I haven’t had the dream in a while, but I used to have it a lot: I’m driving my trusty Army deuce-and-a-half truck up a winding, snowy hill when we lose traction and slowly start sliding backwards.
Soon, I’m alternating standing on the brakes with releasing them a little to maintain backward direction as I try to stay on the road by looking in the mirrors—but the speed just keeps picking up as we slide backward out of control! NOOO!!
It’s déjà vu all over again when I’m riding the Ruckus. Wherever I go, even on neighborhood streets in my bucolic ’burb, it’s never long before there’s an Escalade grille looming larger and larger in the mirrors and two manicured fists gripping the faux mahogany steering wheel. I twist the Ruckus throttle harder but it’s already WFO…NOOOO!!

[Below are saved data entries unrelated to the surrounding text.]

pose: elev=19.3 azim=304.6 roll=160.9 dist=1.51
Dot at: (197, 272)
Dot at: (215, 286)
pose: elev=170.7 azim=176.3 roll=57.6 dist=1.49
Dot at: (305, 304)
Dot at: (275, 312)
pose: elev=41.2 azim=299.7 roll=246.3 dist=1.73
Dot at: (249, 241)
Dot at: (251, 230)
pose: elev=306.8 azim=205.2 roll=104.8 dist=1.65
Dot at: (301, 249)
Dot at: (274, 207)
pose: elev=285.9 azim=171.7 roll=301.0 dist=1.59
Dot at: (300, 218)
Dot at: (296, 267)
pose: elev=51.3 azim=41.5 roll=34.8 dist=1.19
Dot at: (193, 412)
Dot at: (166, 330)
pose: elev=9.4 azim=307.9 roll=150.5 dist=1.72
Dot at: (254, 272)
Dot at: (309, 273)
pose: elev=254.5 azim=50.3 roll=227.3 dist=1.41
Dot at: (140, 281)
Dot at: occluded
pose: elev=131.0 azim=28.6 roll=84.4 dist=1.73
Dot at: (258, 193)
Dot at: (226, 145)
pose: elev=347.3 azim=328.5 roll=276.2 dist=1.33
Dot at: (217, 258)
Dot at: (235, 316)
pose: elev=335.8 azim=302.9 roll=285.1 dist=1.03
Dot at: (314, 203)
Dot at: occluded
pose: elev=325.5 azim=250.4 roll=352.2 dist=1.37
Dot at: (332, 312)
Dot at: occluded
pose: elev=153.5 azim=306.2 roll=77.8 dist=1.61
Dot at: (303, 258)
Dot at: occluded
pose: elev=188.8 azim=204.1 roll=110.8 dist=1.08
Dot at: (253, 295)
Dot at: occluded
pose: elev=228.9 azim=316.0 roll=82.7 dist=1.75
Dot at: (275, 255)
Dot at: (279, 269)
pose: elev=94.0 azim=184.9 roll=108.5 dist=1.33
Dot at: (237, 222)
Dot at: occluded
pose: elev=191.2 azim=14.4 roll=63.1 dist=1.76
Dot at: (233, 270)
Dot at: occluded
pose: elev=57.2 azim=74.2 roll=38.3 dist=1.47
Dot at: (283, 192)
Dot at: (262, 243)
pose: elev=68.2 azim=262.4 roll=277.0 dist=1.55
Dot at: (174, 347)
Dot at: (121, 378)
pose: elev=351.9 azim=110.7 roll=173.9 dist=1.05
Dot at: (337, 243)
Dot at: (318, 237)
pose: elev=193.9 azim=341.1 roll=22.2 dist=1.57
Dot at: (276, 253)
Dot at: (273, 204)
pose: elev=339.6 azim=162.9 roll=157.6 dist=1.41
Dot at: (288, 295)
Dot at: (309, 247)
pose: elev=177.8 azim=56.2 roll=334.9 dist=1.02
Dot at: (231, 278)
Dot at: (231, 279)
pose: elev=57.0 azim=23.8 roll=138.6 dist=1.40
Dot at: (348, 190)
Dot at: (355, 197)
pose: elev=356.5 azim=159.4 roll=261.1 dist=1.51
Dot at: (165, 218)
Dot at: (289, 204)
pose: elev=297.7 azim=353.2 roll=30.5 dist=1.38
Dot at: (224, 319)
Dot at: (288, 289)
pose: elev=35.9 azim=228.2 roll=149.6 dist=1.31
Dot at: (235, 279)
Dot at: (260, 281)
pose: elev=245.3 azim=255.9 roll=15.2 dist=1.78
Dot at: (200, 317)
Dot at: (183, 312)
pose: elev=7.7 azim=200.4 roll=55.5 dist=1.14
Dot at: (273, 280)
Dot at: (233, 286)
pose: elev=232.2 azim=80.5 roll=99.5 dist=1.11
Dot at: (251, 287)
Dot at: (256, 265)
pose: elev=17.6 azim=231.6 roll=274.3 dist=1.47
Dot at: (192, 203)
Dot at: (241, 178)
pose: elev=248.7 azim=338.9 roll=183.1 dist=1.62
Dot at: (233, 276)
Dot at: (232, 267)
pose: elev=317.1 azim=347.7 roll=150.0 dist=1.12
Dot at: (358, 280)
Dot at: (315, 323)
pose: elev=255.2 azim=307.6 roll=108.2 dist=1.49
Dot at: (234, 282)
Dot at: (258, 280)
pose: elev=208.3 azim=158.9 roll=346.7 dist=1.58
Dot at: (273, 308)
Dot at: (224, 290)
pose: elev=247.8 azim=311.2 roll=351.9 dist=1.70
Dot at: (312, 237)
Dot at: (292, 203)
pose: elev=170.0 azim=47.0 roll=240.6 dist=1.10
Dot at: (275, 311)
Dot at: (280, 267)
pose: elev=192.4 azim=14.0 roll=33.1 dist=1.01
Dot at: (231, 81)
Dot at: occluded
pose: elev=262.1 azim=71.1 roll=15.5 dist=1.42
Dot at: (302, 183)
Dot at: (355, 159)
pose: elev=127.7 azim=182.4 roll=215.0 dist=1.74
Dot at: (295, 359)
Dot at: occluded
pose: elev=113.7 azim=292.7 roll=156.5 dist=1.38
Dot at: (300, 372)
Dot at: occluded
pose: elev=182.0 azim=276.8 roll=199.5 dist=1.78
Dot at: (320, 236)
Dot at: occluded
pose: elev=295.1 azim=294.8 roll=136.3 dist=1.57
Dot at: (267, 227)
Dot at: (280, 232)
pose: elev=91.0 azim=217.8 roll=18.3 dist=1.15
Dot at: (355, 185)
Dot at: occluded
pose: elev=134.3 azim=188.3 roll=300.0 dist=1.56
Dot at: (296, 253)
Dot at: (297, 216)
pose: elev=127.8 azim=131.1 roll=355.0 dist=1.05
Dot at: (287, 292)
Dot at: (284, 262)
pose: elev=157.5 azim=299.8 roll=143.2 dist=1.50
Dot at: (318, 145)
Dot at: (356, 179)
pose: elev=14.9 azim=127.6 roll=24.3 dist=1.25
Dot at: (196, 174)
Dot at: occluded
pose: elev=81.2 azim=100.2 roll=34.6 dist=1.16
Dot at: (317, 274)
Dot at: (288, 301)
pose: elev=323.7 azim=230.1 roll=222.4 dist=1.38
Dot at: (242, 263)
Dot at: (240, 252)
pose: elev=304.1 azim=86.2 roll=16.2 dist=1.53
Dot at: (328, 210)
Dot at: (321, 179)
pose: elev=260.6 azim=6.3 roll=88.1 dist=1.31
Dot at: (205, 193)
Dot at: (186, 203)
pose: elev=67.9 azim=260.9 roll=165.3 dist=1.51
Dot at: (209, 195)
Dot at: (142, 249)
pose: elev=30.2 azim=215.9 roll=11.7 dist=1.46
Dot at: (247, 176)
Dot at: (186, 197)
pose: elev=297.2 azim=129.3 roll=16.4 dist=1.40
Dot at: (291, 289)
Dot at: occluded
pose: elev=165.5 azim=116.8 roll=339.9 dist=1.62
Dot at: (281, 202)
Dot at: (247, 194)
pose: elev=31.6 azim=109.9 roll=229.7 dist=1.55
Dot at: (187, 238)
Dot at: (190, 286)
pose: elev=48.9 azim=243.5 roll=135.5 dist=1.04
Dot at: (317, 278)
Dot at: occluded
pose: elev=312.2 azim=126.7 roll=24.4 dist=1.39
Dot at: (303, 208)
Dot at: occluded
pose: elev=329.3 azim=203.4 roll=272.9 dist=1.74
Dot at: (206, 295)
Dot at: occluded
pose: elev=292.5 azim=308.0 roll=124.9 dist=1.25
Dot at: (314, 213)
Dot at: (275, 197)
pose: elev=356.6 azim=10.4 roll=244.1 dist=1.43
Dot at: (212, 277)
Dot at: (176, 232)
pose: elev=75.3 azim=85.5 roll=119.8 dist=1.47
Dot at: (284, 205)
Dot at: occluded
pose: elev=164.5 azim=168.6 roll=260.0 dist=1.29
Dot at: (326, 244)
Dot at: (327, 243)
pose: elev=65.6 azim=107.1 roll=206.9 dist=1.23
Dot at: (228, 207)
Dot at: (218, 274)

And it’s not that I don’t like scooters, because I do. I was keenly attached to a Kymco Super 8 150 a year or so ago, and the Honda PCX was even better. But I’m afraid 50cc of four-stroke just aren’t enough. The Ruckus is Baby’s bed; it’s just too soft. Getting to 30 mph takes about 10 minutes from a stop, and getting to 35 from there is, well, you feel sorry for the little engine after awhile. It’s like watching a documentary on child labor in an African gold mine.
Pathos works, though, and the $2570 Ruckus’ irresistible cry for compassion (and its cheapness) at least partly explain why it’s become such a darling of the scooter world; no one can resist bolting on more power, then come the billet wheels and Louis Vuitton seat (“Rucking Amok in L.A.”). This little lawn-chair-with-motor incites a level of passion and enthusiasm usually reserved for far more exotic hardware. There are no “PCX Outs” or “Kymco Super 8 Outs.”
And not least important, the Ruckus reinforces important ethical lessons to guys like me: Be nice to the people you pass; someday you may be on a Ruckus.